# TASK BRIEF
Please lay out every one of the following rows as a numbered list, leaving out any blank lines.

# GIVEN RECORDS
==================================================

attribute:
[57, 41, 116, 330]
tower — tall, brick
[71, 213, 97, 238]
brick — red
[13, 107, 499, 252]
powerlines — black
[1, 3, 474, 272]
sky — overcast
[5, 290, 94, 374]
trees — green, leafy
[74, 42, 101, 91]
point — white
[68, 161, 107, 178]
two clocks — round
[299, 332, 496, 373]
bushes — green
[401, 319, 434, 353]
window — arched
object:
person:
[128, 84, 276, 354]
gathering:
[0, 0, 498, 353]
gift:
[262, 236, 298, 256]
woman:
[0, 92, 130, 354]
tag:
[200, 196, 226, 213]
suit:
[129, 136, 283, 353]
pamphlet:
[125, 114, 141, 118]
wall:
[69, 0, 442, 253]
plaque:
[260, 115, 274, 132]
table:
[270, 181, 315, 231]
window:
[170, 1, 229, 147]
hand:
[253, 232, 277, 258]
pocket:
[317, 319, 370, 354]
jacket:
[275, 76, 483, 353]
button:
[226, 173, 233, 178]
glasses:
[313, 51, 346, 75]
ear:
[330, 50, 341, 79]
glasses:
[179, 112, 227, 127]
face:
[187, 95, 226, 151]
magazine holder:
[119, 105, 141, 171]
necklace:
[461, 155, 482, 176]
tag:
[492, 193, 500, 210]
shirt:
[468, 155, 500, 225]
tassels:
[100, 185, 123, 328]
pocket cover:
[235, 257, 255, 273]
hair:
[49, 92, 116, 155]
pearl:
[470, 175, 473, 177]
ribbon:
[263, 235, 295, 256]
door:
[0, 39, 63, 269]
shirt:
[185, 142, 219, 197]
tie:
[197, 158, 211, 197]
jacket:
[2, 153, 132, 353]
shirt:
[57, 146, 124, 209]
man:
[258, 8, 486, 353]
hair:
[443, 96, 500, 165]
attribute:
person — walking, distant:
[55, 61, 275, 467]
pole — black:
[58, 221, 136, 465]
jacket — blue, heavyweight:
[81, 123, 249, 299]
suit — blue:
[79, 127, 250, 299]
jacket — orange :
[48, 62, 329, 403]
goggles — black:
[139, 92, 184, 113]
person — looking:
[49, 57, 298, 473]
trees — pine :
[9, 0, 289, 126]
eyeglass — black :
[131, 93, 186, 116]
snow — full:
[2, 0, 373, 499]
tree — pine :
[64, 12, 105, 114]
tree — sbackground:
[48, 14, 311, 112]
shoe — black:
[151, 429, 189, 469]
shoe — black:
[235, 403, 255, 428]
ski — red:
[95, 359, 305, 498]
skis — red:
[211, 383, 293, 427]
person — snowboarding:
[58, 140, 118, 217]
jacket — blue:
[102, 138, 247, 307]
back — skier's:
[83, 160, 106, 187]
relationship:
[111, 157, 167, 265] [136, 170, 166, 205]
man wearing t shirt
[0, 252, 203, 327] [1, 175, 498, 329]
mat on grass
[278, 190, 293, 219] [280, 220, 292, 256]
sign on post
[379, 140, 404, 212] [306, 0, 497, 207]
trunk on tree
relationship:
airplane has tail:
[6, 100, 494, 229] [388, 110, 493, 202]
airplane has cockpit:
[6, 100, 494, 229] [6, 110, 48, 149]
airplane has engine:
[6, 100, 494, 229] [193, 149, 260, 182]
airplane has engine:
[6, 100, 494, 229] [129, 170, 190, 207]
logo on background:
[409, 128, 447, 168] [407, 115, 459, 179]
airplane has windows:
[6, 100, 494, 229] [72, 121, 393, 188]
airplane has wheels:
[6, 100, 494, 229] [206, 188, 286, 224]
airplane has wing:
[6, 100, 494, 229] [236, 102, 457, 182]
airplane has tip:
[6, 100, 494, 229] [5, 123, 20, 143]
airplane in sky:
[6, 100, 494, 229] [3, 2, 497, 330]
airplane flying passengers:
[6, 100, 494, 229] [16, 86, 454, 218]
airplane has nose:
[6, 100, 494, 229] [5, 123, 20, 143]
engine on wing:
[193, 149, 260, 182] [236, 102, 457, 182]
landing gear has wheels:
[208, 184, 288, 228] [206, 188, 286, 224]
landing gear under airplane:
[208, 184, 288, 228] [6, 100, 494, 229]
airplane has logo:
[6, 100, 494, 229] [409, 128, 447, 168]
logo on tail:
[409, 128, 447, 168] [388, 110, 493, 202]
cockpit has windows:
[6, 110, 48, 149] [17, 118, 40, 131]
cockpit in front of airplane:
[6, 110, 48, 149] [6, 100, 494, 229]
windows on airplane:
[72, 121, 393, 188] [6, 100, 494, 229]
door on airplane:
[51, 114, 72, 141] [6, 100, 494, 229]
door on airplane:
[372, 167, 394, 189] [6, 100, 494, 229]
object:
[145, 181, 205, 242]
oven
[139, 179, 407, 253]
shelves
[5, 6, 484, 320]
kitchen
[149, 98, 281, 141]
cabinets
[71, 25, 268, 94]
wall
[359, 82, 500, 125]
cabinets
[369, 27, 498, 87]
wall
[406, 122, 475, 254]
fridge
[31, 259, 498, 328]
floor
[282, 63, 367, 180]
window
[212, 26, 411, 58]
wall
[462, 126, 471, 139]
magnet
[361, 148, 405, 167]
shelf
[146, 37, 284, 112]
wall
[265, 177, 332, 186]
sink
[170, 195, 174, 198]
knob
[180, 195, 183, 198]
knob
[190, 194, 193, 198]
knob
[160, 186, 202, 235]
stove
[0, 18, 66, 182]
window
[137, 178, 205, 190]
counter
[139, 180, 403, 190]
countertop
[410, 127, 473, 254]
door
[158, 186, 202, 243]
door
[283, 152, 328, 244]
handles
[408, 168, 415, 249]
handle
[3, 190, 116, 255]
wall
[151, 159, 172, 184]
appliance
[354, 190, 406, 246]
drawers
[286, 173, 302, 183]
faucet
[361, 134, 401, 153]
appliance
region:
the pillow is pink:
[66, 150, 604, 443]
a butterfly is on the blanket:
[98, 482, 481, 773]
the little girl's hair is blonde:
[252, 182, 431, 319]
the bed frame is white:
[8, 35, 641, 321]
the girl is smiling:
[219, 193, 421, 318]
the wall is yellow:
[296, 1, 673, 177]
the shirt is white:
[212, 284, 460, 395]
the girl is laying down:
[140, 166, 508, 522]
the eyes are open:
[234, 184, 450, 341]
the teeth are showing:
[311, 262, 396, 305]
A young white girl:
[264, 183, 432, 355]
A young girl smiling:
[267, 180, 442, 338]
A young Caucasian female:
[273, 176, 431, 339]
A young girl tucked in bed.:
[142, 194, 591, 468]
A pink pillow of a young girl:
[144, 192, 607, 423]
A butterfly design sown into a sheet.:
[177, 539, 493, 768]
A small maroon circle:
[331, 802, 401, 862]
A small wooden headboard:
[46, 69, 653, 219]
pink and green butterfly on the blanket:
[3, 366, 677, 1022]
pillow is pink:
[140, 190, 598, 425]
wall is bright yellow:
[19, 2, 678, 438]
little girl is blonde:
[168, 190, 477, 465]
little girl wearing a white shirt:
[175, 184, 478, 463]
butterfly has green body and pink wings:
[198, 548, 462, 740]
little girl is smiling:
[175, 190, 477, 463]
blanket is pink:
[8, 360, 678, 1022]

==================================================

# EXERCISE ANSWER
1. attribute:
2. [57, 41, 116, 330]
3. tower — tall, brick
4. [71, 213, 97, 238]
5. brick — red
6. [13, 107, 499, 252]
7. powerlines — black
8. [1, 3, 474, 272]
9. sky — overcast
10. [5, 290, 94, 374]
11. trees — green, leafy
12. [74, 42, 101, 91]
13. point — white
14. [68, 161, 107, 178]
15. two clocks — round
16. [299, 332, 496, 373]
17. bushes — green
18. [401, 319, 434, 353]
19. window — arched
20. object:
21. person:
22. [128, 84, 276, 354]
23. gathering:
24. [0, 0, 498, 353]
25. gift:
26. [262, 236, 298, 256]
27. woman:
28. [0, 92, 130, 354]
29. tag:
30. [200, 196, 226, 213]
31. suit:
32. [129, 136, 283, 353]
33. pamphlet:
34. [125, 114, 141, 118]
35. wall:
36. [69, 0, 442, 253]
37. plaque:
38. [260, 115, 274, 132]
39. table:
40. [270, 181, 315, 231]
41. window:
42. [170, 1, 229, 147]
43. hand:
44. [253, 232, 277, 258]
45. pocket:
46. [317, 319, 370, 354]
47. jacket:
48. [275, 76, 483, 353]
49. button:
50. [226, 173, 233, 178]
51. glasses:
52. [313, 51, 346, 75]
53. ear:
54. [330, 50, 341, 79]
55. glasses:
56. [179, 112, 227, 127]
57. face:
58. [187, 95, 226, 151]
59. magazine holder:
60. [119, 105, 141, 171]
61. necklace:
62. [461, 155, 482, 176]
63. tag:
64. [492, 193, 500, 210]
65. shirt:
66. [468, 155, 500, 225]
67. tassels:
68. [100, 185, 123, 328]
69. pocket cover:
70. [235, 257, 255, 273]
71. hair:
72. [49, 92, 116, 155]
73. pearl:
74. [470, 175, 473, 177]
75. ribbon:
76. [263, 235, 295, 256]
77. door:
78. [0, 39, 63, 269]
79. shirt:
80. [185, 142, 219, 197]
81. tie:
82. [197, 158, 211, 197]
83. jacket:
84. [2, 153, 132, 353]
85. shirt:
86. [57, 146, 124, 209]
87. man:
88. [258, 8, 486, 353]
89. hair:
90. [443, 96, 500, 165]
91. attribute:
92. person — walking, distant:
93. [55, 61, 275, 467]
94. pole — black:
95. [58, 221, 136, 465]
96. jacket — blue, heavyweight:
97. [81, 123, 249, 299]
98. suit — blue:
99. [79, 127, 250, 299]
100. jacket — orange :
101. [48, 62, 329, 403]
102. goggles — black:
103. [139, 92, 184, 113]
104. person — looking:
105. [49, 57, 298, 473]
106. trees — pine :
107. [9, 0, 289, 126]
108. eyeglass — black :
109. [131, 93, 186, 116]
110. snow — full:
111. [2, 0, 373, 499]
112. tree — pine :
113. [64, 12, 105, 114]
114. tree — sbackground:
115. [48, 14, 311, 112]
116. shoe — black:
117. [151, 429, 189, 469]
118. shoe — black:
119. [235, 403, 255, 428]
120. ski — red:
121. [95, 359, 305, 498]
122. skis — red:
123. [211, 383, 293, 427]
124. person — snowboarding:
125. [58, 140, 118, 217]
126. jacket — blue:
127. [102, 138, 247, 307]
128. back — skier's:
129. [83, 160, 106, 187]
130. relationship:
131. [111, 157, 167, 265] [136, 170, 166, 205]
132. man wearing t shirt
133. [0, 252, 203, 327] [1, 175, 498, 329]
134. mat on grass
135. [278, 190, 293, 219] [280, 220, 292, 256]
136. sign on post
137. [379, 140, 404, 212] [306, 0, 497, 207]
138. trunk on tree
139. relationship:
140. airplane has tail:
141. [6, 100, 494, 229] [388, 110, 493, 202]
142. airplane has cockpit:
143. [6, 100, 494, 229] [6, 110, 48, 149]
144. airplane has engine:
145. [6, 100, 494, 229] [193, 149, 260, 182]
146. airplane has engine:
147. [6, 100, 494, 229] [129, 170, 190, 207]
148. logo on background:
149. [409, 128, 447, 168] [407, 115, 459, 179]
150. airplane has windows:
151. [6, 100, 494, 229] [72, 121, 393, 188]
152. airplane has wheels:
153. [6, 100, 494, 229] [206, 188, 286, 224]
154. airplane has wing:
155. [6, 100, 494, 229] [236, 102, 457, 182]
156. airplane has tip:
157. [6, 100, 494, 229] [5, 123, 20, 143]
158. airplane in sky:
159. [6, 100, 494, 229] [3, 2, 497, 330]
160. airplane flying passengers:
161. [6, 100, 494, 229] [16, 86, 454, 218]
162. airplane has nose:
163. [6, 100, 494, 229] [5, 123, 20, 143]
164. engine on wing:
165. [193, 149, 260, 182] [236, 102, 457, 182]
166. landing gear has wheels:
167. [208, 184, 288, 228] [206, 188, 286, 224]
168. landing gear under airplane:
169. [208, 184, 288, 228] [6, 100, 494, 229]
170. airplane has logo:
171. [6, 100, 494, 229] [409, 128, 447, 168]
172. logo on tail:
173. [409, 128, 447, 168] [388, 110, 493, 202]
174. cockpit has windows:
175. [6, 110, 48, 149] [17, 118, 40, 131]
176. cockpit in front of airplane:
177. [6, 110, 48, 149] [6, 100, 494, 229]
178. windows on airplane:
179. [72, 121, 393, 188] [6, 100, 494, 229]
180. door on airplane:
181. [51, 114, 72, 141] [6, 100, 494, 229]
182. door on airplane:
183. [372, 167, 394, 189] [6, 100, 494, 229]
184. object:
185. [145, 181, 205, 242]
186. oven
187. [139, 179, 407, 253]
188. shelves
189. [5, 6, 484, 320]
190. kitchen
191. [149, 98, 281, 141]
192. cabinets
193. [71, 25, 268, 94]
194. wall
195. [359, 82, 500, 125]
196. cabinets
197. [369, 27, 498, 87]
198. wall
199. [406, 122, 475, 254]
200. fridge
201. [31, 259, 498, 328]
202. floor
203. [282, 63, 367, 180]
204. window
205. [212, 26, 411, 58]
206. wall
207. [462, 126, 471, 139]
208. magnet
209. [361, 148, 405, 167]
210. shelf
211. [146, 37, 284, 112]
212. wall
213. [265, 177, 332, 186]
214. sink
215. [170, 195, 174, 198]
216. knob
217. [180, 195, 183, 198]
218. knob
219. [190, 194, 193, 198]
220. knob
221. [160, 186, 202, 235]
222. stove
223. [0, 18, 66, 182]
224. window
225. [137, 178, 205, 190]
226. counter
227. [139, 180, 403, 190]
228. countertop
229. [410, 127, 473, 254]
230. door
231. [158, 186, 202, 243]
232. door
233. [283, 152, 328, 244]
234. handles
235. [408, 168, 415, 249]
236. handle
237. [3, 190, 116, 255]
238. wall
239. [151, 159, 172, 184]
240. appliance
241. [354, 190, 406, 246]
242. drawers
243. [286, 173, 302, 183]
244. faucet
245. [361, 134, 401, 153]
246. appliance
247. region:
248. the pillow is pink:
249. [66, 150, 604, 443]
250. a butterfly is on the blanket:
251. [98, 482, 481, 773]
252. the little girl's hair is blonde:
253. [252, 182, 431, 319]
254. the bed frame is white:
255. [8, 35, 641, 321]
256. the girl is smiling:
257. [219, 193, 421, 318]
258. the wall is yellow:
259. [296, 1, 673, 177]
260. the shirt is white:
261. [212, 284, 460, 395]
262. the girl is laying down:
263. [140, 166, 508, 522]
264. the eyes are open:
265. [234, 184, 450, 341]
266. the teeth are showing:
267. [311, 262, 396, 305]
268. A young white girl:
269. [264, 183, 432, 355]
270. A young girl smiling:
271. [267, 180, 442, 338]
272. A young Caucasian female:
273. [273, 176, 431, 339]
274. A young girl tucked in bed.:
275. [142, 194, 591, 468]
276. A pink pillow of a young girl:
277. [144, 192, 607, 423]
278. A butterfly design sown into a sheet.:
279. [177, 539, 493, 768]
280. A small maroon circle:
281. [331, 802, 401, 862]
282. A small wooden headboard:
283. [46, 69, 653, 219]
284. pink and green butterfly on the blanket:
285. [3, 366, 677, 1022]
286. pillow is pink:
287. [140, 190, 598, 425]
288. wall is bright yellow:
289. [19, 2, 678, 438]
290. little girl is blonde:
291. [168, 190, 477, 465]
292. little girl wearing a white shirt:
293. [175, 184, 478, 463]
294. butterfly has green body and pink wings:
295. [198, 548, 462, 740]
296. little girl is smiling:
297. [175, 190, 477, 463]
298. blanket is pink:
299. [8, 360, 678, 1022]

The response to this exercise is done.